A review by Brooks Rich

Let's talk about Michael Mann. He is a director who had several huge hits from the '80s to the end of the 2000s'. Films like Heat, Manhunter, Collateral, and today's film, The Insider, established Mann as a slick stylish director. Mann has a style all his own, sort of like Ridley Scott's visual style but a little darker and more of a Neo-noir style. Mann's career ended abruptly with controversy surrounding the death of several horses on the set of the HBO show Luck and then scathing reviews for his disaster techno thriller Blackhat. Mann has never recovered from these career disasters and it's likely we'll never see another film from him.

The Insider is in my opinion tied for Mann's best film with the crime masterpiece Heat. Both films are slick and stylish. The Insider is about a tobacco executive, played by Russell Crowe, who is let go for not playing ball with his company, who want to hide from the public how intentionally addicted they make cigarettes. He is convinced to come forward with this information by a reporter for CBS 60 Minutes, played by Al Pacino, who promises to keep him safe from any legal action. But CBS cracks under pressure and soon the story is being buried.

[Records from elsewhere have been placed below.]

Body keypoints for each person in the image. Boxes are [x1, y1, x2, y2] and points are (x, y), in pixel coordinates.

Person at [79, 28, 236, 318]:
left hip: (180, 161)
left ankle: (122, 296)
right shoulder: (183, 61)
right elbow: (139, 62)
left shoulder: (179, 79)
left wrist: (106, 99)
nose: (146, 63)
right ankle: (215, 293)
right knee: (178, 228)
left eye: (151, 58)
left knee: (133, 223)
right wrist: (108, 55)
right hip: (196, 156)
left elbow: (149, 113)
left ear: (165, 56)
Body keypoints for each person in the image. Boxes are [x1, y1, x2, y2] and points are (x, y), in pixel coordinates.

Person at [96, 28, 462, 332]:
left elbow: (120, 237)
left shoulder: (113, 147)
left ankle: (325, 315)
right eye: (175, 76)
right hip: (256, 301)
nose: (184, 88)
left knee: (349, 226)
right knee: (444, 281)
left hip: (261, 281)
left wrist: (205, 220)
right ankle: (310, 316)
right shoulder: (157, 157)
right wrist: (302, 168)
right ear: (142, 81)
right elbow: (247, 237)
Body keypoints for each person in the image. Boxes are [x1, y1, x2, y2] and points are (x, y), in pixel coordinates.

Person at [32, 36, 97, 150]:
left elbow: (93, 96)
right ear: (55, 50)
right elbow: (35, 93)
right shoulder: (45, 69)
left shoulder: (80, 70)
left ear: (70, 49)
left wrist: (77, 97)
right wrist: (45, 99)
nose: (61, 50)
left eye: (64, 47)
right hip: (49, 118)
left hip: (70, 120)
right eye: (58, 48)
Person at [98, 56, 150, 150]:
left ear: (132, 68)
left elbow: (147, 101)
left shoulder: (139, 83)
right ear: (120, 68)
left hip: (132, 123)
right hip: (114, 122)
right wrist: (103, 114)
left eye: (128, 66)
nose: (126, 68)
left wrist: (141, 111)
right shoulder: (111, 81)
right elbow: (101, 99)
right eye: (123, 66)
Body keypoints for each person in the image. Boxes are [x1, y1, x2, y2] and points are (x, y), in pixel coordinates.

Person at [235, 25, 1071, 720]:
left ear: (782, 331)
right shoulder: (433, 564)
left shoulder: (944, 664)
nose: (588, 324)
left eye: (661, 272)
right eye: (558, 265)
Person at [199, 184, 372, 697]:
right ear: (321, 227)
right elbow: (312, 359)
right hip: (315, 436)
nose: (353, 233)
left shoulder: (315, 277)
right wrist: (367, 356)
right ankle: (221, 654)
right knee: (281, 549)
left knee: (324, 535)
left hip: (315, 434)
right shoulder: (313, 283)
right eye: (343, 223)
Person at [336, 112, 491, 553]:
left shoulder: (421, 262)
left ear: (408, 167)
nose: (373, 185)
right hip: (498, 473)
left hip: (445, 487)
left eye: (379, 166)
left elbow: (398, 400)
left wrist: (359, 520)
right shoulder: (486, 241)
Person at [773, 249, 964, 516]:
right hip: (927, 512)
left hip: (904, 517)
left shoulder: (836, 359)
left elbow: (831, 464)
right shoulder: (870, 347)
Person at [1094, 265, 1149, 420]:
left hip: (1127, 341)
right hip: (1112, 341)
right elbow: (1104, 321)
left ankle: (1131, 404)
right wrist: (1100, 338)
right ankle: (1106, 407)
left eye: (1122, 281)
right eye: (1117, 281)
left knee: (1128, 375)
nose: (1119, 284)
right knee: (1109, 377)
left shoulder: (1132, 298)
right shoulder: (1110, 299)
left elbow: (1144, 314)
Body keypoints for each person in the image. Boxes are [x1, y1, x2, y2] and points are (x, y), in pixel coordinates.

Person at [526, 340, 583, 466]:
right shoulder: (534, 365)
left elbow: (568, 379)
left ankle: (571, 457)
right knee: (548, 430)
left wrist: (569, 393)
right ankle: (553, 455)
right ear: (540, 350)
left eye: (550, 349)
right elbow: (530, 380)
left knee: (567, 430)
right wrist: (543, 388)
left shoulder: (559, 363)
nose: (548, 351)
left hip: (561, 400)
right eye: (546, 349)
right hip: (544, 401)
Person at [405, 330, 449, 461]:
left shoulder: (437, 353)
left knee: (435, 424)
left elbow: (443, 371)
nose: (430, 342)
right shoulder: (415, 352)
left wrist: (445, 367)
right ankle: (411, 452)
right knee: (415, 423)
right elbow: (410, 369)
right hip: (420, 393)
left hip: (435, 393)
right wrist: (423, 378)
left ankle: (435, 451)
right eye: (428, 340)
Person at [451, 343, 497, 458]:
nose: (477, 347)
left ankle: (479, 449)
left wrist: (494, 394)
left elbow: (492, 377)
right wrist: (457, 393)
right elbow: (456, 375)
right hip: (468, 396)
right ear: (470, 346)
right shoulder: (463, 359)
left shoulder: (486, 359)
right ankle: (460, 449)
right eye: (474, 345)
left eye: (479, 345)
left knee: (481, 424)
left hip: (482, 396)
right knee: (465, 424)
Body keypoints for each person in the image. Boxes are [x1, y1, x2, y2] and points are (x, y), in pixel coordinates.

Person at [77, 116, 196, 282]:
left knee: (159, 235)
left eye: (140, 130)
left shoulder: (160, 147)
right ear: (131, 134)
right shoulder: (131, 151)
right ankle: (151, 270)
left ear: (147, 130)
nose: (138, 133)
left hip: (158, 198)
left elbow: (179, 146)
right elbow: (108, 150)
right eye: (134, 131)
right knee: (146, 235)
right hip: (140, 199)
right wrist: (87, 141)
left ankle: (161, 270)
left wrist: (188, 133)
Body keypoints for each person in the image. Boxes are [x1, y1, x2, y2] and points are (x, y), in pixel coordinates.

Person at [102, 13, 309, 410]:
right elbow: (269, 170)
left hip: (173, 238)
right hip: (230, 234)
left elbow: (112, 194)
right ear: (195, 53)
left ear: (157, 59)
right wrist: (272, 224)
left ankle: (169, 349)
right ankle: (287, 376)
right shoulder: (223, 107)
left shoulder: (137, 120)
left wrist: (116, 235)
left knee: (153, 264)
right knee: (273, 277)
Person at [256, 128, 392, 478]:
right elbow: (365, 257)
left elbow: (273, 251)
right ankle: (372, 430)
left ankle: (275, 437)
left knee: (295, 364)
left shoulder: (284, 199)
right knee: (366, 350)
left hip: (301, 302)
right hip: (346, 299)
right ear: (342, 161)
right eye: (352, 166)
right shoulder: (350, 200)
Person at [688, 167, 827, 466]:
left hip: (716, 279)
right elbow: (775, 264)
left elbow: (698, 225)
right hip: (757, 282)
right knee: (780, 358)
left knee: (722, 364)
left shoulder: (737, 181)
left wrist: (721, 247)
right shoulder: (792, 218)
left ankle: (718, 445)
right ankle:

Mann's style elevates what would have been a pretty normal film about a corporate scandal and cover up. His frenetic editing brings chaos to the lives of the characters, elevating the stress and fear Crowe's character faces from legal and physical threats. Mann has this ability to make what we perceive to be the normal world feel threatening. The worlds his characters live in feel dirty and dangerous, such as in Heat and Collateral. The Insider is Mann's most grounded film but there is still this strange paranoia that envelops the final act of the film.

The Insider is one of the most best films about journalism and it doesn't get the credit it deserves for that. It is also one of the best films about paranoia. Mann's light had faded but this is a film worth revisiting.